Directives:
a: Transcribe the passage of the Specialized P bike thread between "found these..." and "the dealers today.", inclusive.
b: In the Specialized P bike thread, when does spicoli-ss expect the bikes to reach the public?
c: List every distinct username that heads a post in the Specialized P bike thread.

[start Source]

# 2013 Specialized P bike sneak peak



## spicoli-ss (Jun 6, 2005)

I like what I see so far. Not much on specs yet. Sorry for the huge file.


----------



## thrasher_s (Oct 5, 2009)

Ooh. Glad I waited.

Are the two P.3 completes the same?


----------



## sowegahippie87 (Feb 22, 2012)

when will they be out to the public for purchase?


----------



## sowegahippie87 (Feb 22, 2012)

found these...
2013 Specialized P.3 Bikes with Custom Geometry - sspomer - Mountain Biking Pictures - Vital MTB


----------



## spicoli-ss (Jun 6, 2005)

Didn't say, I am thinking after they launch to dealers in July. As far as I can tell the P3 completes are the same, but no specs yet. This was the launch page to the dealers today.


----------



## Saddle Up (Jan 30, 2008)

[end Source]
[start Provided material]

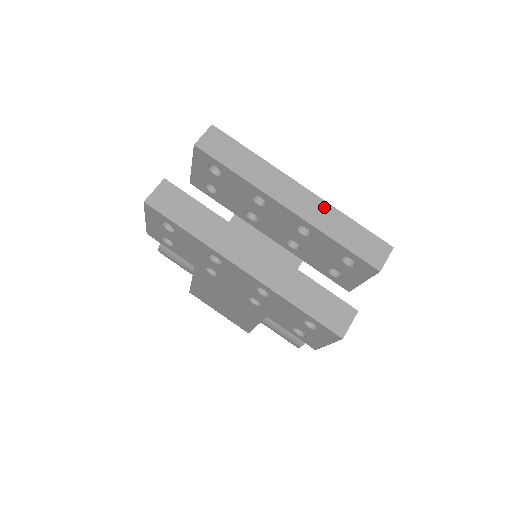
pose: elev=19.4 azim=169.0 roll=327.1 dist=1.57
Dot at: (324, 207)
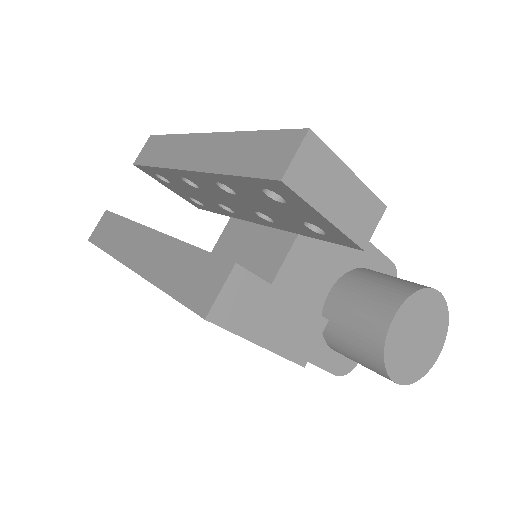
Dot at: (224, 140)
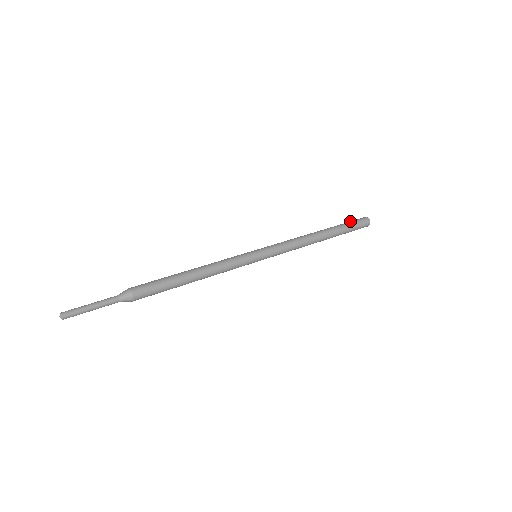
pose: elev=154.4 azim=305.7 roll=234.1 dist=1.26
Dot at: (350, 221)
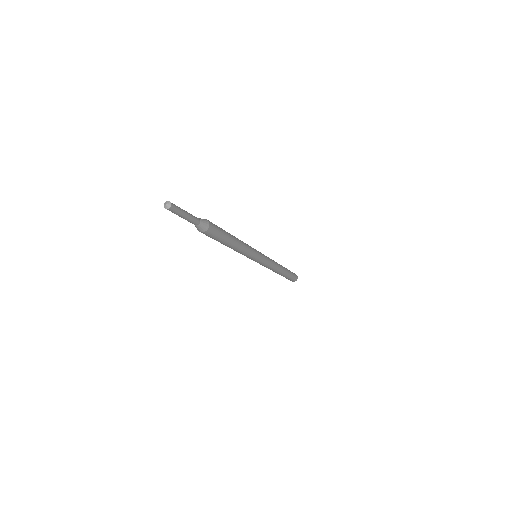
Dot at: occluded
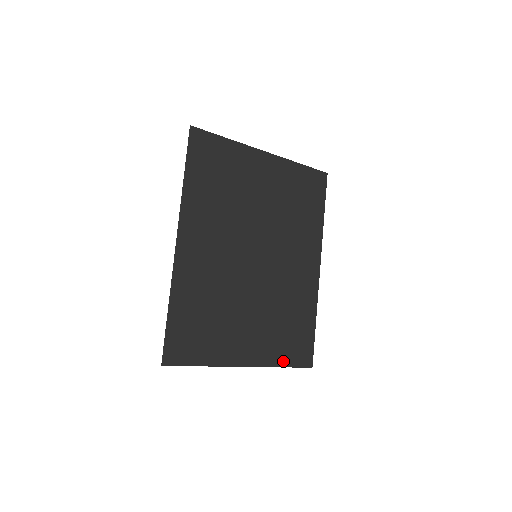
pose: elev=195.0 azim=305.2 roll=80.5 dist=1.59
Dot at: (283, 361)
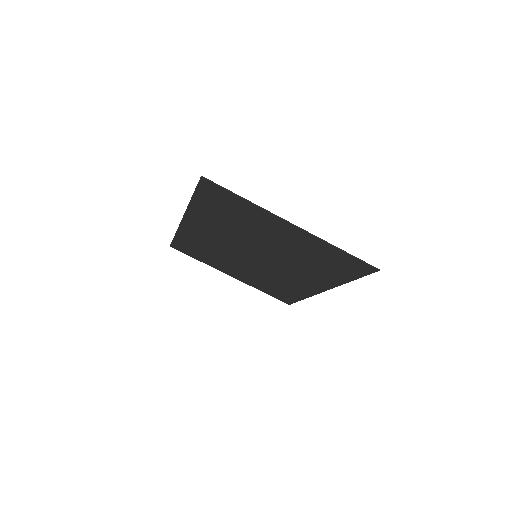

[end Provided material]

Results:
a:
found these...
2013 Specialized P.3 Bikes with Custom Geometry - sspomer - Mountain Biking Pictures - Vital MTB


----------



## spicoli-ss (Jun 6, 2005)

Didn't say, I am thinking after they launch to dealers in July. As far as I can tell the P3 completes are the same, but no specs yet. This was the launch page to the dealers today.

b: After they launch to dealers in July.

c: spicoli-ss, thrasher_s, sowegahippie87, Saddle Up